Sarà per via della mia natura piuttosto solitaria e discretamente misantropa, ma credo che uno dei mali più grandi della contemporaneità, sia questa frenesia folle, inutile e stridente che ci impone, chi più chi meno, un sistema schizoide, malato, arido e tutt’altro che progredito. Frenesia nei rapporti umani, nel lavoro, con noi stessi, spesso accompagnata da bombardamenti visivi disturbanti e larghe dosi di suoni cacofonici ed inessenziali.

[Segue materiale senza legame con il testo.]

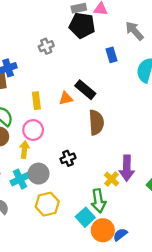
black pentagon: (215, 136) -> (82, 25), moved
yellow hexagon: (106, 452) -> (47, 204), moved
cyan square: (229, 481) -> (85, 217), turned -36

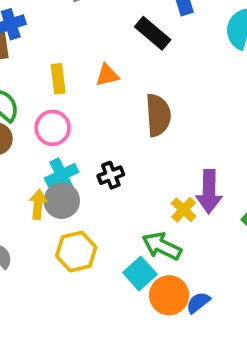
black rectangle: (85, 90) -> (153, 33), moved
yellow arrow: (24, 150) -> (38, 204), moved
cyan cross: (20, 179) -> (62, 175), moved
green arrow: (98, 201) -> (162, 246), turned 125

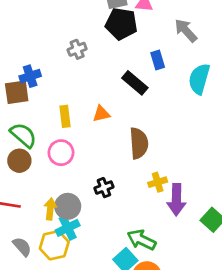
cyan cross: (62, 175) -> (68, 228), moved
yellow cross: (184, 210) -> (158, 182), moved, turned 30
yellow hexagon: (76, 252) -> (54, 245), moved

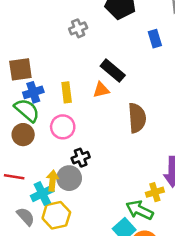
blue cross: (30, 76) -> (33, 92), moved
black rectangle: (135, 83) -> (113, 71), moved
yellow cross: (158, 182) -> (155, 192), moved
black cross: (104, 188) -> (81, 158), moved
cyan cross: (68, 228) -> (42, 193), moved

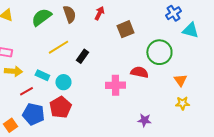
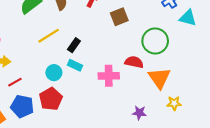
cyan rectangle: (42, 75) -> (75, 65), moved
orange triangle: (180, 80) -> (159, 78), moved, size x1.6
yellow star: (182, 103) -> (174, 103), moved

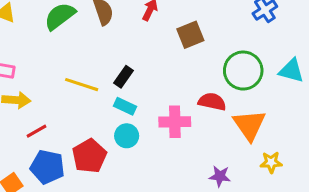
cyan triangle: (188, 18) -> (291, 71), moved
yellow line: (49, 36) -> (82, 85), moved, turned 50
cyan circle: (54, 73) -> (127, 136), moved

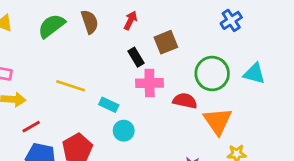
black rectangle: (124, 77) -> (136, 57), moved, turned -66
pink cross: (175, 122) -> (150, 83), moved
cyan circle: (127, 136) -> (124, 131), moved

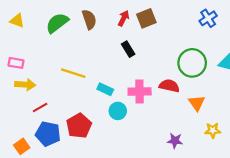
brown square: (166, 42) -> (146, 18), moved
pink cross: (150, 83) -> (140, 91), moved
orange triangle: (218, 121) -> (197, 103), size x0.7

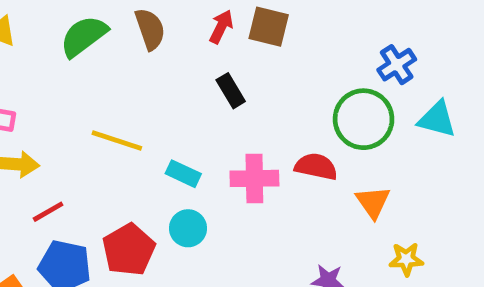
brown square: (146, 18) -> (269, 27), turned 36
blue cross: (208, 18) -> (397, 65), moved
cyan circle: (118, 111) -> (188, 228), moved

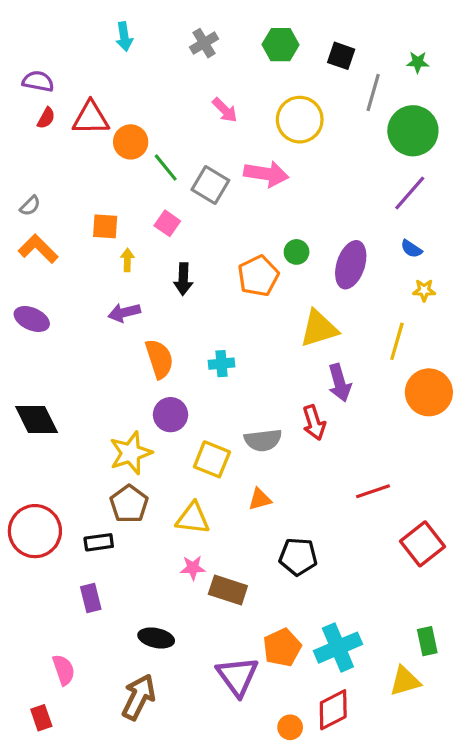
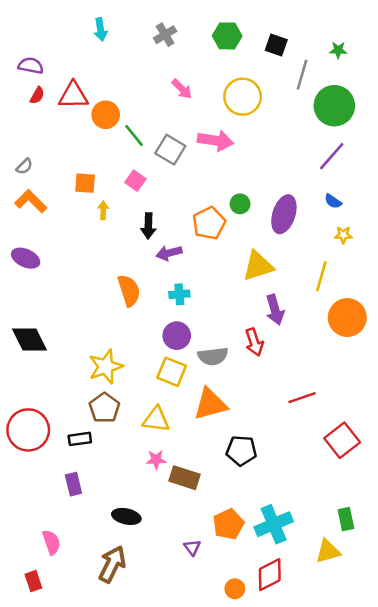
purple arrow: (124, 313) -> (169, 253), moved
purple circle: (170, 415) -> (177, 336), moved
orange triangle: (260, 499) -> (210, 404), size x1.8
purple triangle: (237, 676) -> (192, 547), size x0.5

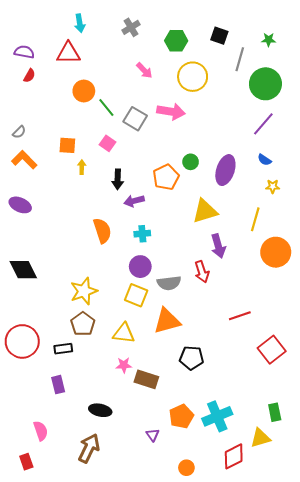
green hexagon: (227, 36) -> (176, 41), moved
red triangle: (73, 95) -> (68, 53), moved
red diamond: (270, 575) -> (234, 456), moved

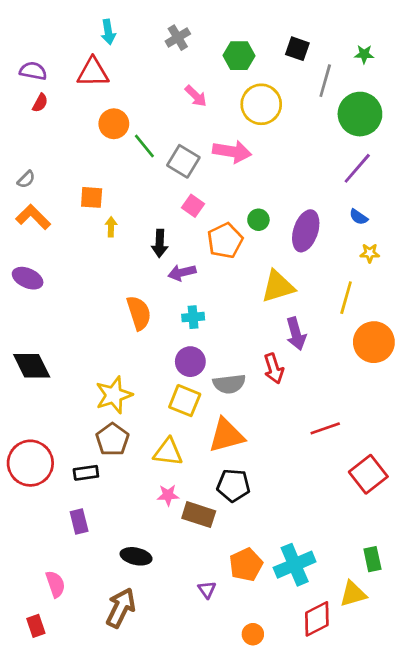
pink square: (107, 143) -> (193, 206), moved
black pentagon: (192, 358) -> (233, 485), moved

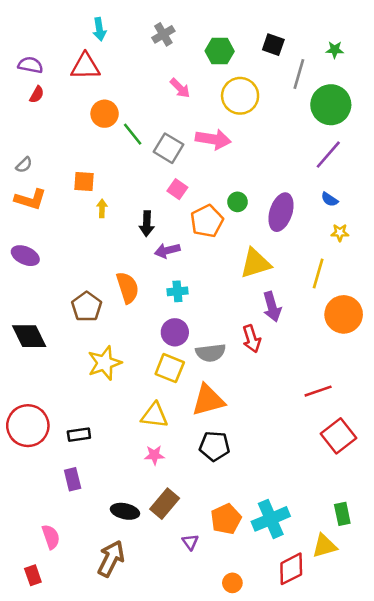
orange L-shape: (33, 217) -> (30, 199), turned 152
red line: (325, 428) -> (318, 391), moved
brown pentagon: (112, 439) -> (87, 307), moved
brown rectangle: (199, 515) -> (165, 504), moved, turned -68

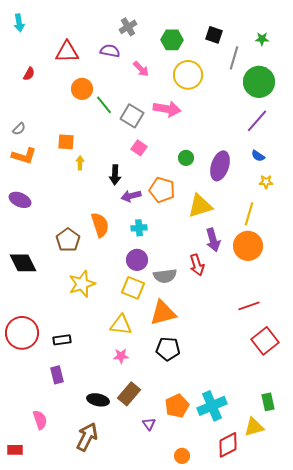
cyan arrow: (99, 29) -> (19, 23), moved
purple semicircle: (30, 65) -> (110, 51), moved
orange pentagon: (207, 221) -> (162, 190), moved, turned -30
orange circle: (344, 314) -> (248, 246), moved
red rectangle: (33, 575) -> (15, 450), moved, turned -70

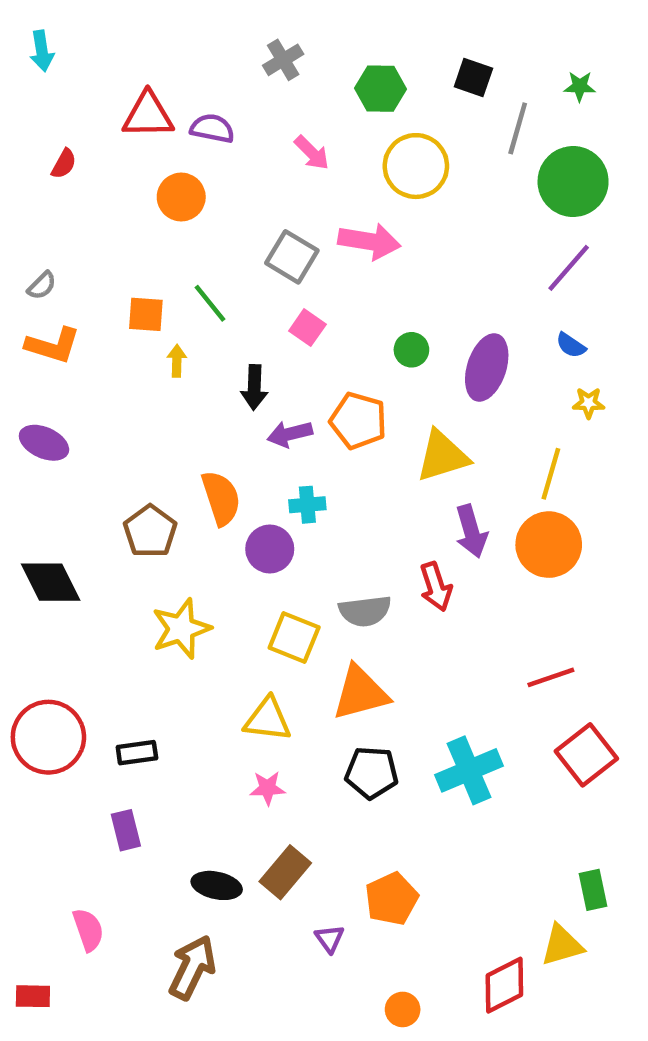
purple semicircle: (110, 51) -> (212, 128), moved
green line: (104, 105) -> (210, 303), moved
purple circle: (137, 260) -> (270, 549), moved
cyan cross: (212, 406) -> (469, 770), moved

Sempre più spesso ho bisogno di ritagliarmi uno spazio che sia solo mio; sempre più spesso sento il bisogno di silenzio; sempre più spesso ho bisogno di antidoti: uno dei migliori che conosca è Steve Roach.


Orafo tra i più eleganti e fantasiosi della ambient-music (e non solo) degli ultimi trent’anni, Roach ha cesellato, nel corso del tempo, gioielli di inestimabile valore servendosi (e modellandoli di volta in volta al suo percorso) sia di quella vena aurifera portata pienamente alla luce del sole da Brian Eno, sia di quel giacimento inesauribile di gemme elettroniche provenienti dalla scuola cosmica tedesca.


“Structures From Silence” è forse il primo dei suoi capolavori e, come suggerisce il titolo, si tratta di un vero e proprio compendio (diviso in tre lunghe suite) sulla potenza rigeneratrice e vivifica del silenzio in cui Steve, riesce a rendere plausibile l’apparente ossimoro di creare musica che abbia lo stesso effetto benefico e taumaturgico dell’assenza di suoni.


Con “Reflections in Suspension”, viene esplorata la quiete “terrestre” e, restando in dormiveglia, sdraiati supinamente in un boschetto “vergine”, veniamo cullati da un tappeto sonoro rotondo, uniforme e vellutato, in cui la lussureggiante e coloratissima natura, viene resa attraverso tinnii elettronici simili al ronzio ovattato di piccoli insetti e da “riccioli” di tastiera che sembrano essere petali di un ciliegio in fiore che poco a poco ci sommergono, in un’ indolente e lenta epifania dei sensi.


Il silenzio “siderale” ci viene portato dalla successiva “Quiet Friend”, in cui, grazie ad un rallentatissimo sintetizzatore, siamo in balia di un dolce rollio cosmico in una deriva infinita ed indefinita nel vuoto intergalattico.


La gigantesca title-track (28 minuti abbondanti) chiude il cerchio; sprofondiamo nell’abisso più insondabile e profondo che ci sia: noi stessi. Questo silenzio “mistico”, la cui struttura è un botta e risposta tra lentissimi riverberi alti e riverberi bassi, si ripercuote sul nostro “diapason interiore”, sprigionando onde energetiche che svuotano la mente e riempiono lo spirito. Un’ immane stasi del nostro essere e dei nostri sensi.


Disco prezioso e ricco di impercettibili sfumature, “Structures From Silence” è degno, secondo me, di entrare nella personale “sala del tesoro” di Steve Roach accanto a lavori, seppur molto diversi, altrettanto validi (“The Magnificent Void” e “World’s Edge”) o con alcuni dischi incisi con Robert Rich (“Strata”) e Vidna Obmana (“Well of Souls”). L’apice assoluto ed inarrivabile rimane forse “Dreamtime Return”.